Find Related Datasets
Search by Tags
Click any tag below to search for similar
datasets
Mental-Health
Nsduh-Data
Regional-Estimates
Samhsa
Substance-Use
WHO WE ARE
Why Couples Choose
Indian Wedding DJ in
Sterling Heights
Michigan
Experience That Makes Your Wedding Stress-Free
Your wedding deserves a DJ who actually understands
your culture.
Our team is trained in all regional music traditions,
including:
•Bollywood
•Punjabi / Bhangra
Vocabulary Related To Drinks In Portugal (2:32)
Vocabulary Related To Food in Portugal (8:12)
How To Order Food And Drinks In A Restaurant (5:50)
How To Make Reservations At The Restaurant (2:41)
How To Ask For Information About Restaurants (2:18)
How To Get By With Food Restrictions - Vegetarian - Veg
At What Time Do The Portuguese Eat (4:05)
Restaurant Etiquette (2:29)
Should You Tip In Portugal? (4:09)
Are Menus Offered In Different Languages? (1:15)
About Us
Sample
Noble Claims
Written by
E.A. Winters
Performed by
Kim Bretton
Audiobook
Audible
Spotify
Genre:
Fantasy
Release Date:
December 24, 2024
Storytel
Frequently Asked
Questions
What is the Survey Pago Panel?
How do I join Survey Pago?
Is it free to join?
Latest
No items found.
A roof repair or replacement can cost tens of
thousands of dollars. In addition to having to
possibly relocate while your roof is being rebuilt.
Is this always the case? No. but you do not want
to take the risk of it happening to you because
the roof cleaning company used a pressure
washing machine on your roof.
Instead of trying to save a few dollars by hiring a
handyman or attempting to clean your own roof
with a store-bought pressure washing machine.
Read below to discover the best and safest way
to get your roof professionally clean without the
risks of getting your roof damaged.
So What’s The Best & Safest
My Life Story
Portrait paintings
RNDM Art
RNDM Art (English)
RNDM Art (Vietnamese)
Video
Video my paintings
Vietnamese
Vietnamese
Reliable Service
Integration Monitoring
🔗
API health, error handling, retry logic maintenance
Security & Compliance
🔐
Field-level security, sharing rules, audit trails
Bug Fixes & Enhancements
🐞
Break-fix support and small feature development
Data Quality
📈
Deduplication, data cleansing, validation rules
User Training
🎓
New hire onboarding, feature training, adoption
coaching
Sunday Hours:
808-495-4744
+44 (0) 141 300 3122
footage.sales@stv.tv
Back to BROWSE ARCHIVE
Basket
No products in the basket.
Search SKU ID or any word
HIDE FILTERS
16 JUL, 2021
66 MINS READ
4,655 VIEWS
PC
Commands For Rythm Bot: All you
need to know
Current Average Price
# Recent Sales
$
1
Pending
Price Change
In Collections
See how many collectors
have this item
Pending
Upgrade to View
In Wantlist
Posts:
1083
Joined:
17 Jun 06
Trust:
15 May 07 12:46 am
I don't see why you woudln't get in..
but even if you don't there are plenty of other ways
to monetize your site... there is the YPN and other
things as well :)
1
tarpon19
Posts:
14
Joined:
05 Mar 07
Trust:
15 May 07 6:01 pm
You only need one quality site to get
◆ ◆ ◆ ◆ ◆
• PROBLEM REQUIREMENTS: Write out every line of text from the entries above as a JSON list of strings, one string per line, leaving out any blank lines.

• REPLY TO THE EXERCISE:
[
  "Find Related Datasets",
  "Search by Tags",
  "Click any tag below to search for similar",
  "datasets",
  "Mental-Health",
  "Nsduh-Data",
  "Regional-Estimates",
  "Samhsa",
  "Substance-Use",
  "WHO WE ARE",
  "Why Couples Choose",
  "Indian Wedding DJ in",
  "Sterling Heights",
  "Michigan",
  "Experience That Makes Your Wedding Stress-Free",
  "Your wedding deserves a DJ who actually understands",
  "your culture.",
  "Our team is trained in all regional music traditions,",
  "including:",
  "•Bollywood",
  "•Punjabi / Bhangra",
  "Vocabulary Related To Drinks In Portugal (2:32)",
  "Vocabulary Related To Food in Portugal (8:12)",
  "How To Order Food And Drinks In A Restaurant (5:50)",
  "How To Make Reservations At The Restaurant (2:41)",
  "How To Ask For Information About Restaurants (2:18)",
  "How To Get By With Food Restrictions - Vegetarian - Veg",
  "At What Time Do The Portuguese Eat (4:05)",
  "Restaurant Etiquette (2:29)",
  "Should You Tip In Portugal? (4:09)",
  "Are Menus Offered In Different Languages? (1:15)",
  "About Us",
  "Sample",
  "Noble Claims",
  "Written by",
  "E.A. Winters",
  "Performed by",
  "Kim Bretton",
  "Audiobook",
  "Audible",
  "Spotify",
  "Genre:",
  "Fantasy",
  "Release Date:",
  "December 24, 2024",
  "Storytel",
  "Frequently Asked",
  "Questions",
  "What is the Survey Pago Panel?",
  "How do I join Survey Pago?",
  "Is it free to join?",
  "Latest",
  "No items found.",
  "A roof repair or replacement can cost tens of",
  "thousands of dollars. In addition to having to",
  "possibly relocate while your roof is being rebuilt.",
  "Is this always the case? No. but you do not want",
  "to take the risk of it happening to you because",
  "the roof cleaning company used a pressure",
  "washing machine on your roof.",
  "Instead of trying to save a few dollars by hiring a",
  "handyman or attempting to clean your own roof",
  "with a store-bought pressure washing machine.",
  "Read below to discover the best and safest way",
  "to get your roof professionally clean without the",
  "risks of getting your roof damaged.",
  "So What’s The Best & Safest",
  "My Life Story",
  "Portrait paintings",
  "RNDM Art",
  "RNDM Art (English)",
  "RNDM Art (Vietnamese)",
  "Video",
  "Video my paintings",
  "Vietnamese",
  "Vietnamese",
  "Reliable Service",
  "Integration Monitoring",
  "🔗",
  "API health, error handling, retry logic maintenance",
  "Security & Compliance",
  "🔐",
  "Field-level security, sharing rules, audit trails",
  "Bug Fixes & Enhancements",
  "🐞",
  "Break-fix support and small feature development",
  "Data Quality",
  "📈",
  "Deduplication, data cleansing, validation rules",
  "User Training",
  "🎓",
  "New hire onboarding, feature training, adoption",
  "coaching",
  "Sunday Hours:",
  "808-495-4744",
  "+44 (0) 141 300 3122",
  "footage.sales@stv.tv",
  "Back to BROWSE ARCHIVE",
  "Basket",
  "No products in the basket.",
  "Search SKU ID or any word",
  "HIDE FILTERS",
  "16 JUL, 2021",
  "66 MINS READ",
  "4,655 VIEWS",
  "PC",
  "Commands For Rythm Bot: All you",
  "need to know",
  "Current Average Price",
  "# Recent Sales",
  "$",
  "1",
  "Pending",
  "Price Change",
  "In Collections",
  "See how many collectors",
  "have this item",
  "Pending",
  "Upgrade to View",
  "In Wantlist",
  "Posts:",
  "1083",
  "Joined:",
  "17 Jun 06",
  "Trust:",
  "15 May 07 12:46 am",
  "I don't see why you woudln't get in..",
  "but even if you don't there are plenty of other ways",
  "to monetize your site... there is the YPN and other",
  "things as well :)",
  "1",
  "tarpon19",
  "Posts:",
  "14",
  "Joined:",
  "05 Mar 07",
  "Trust:",
  "15 May 07 6:01 pm",
  "You only need one quality site to get"
]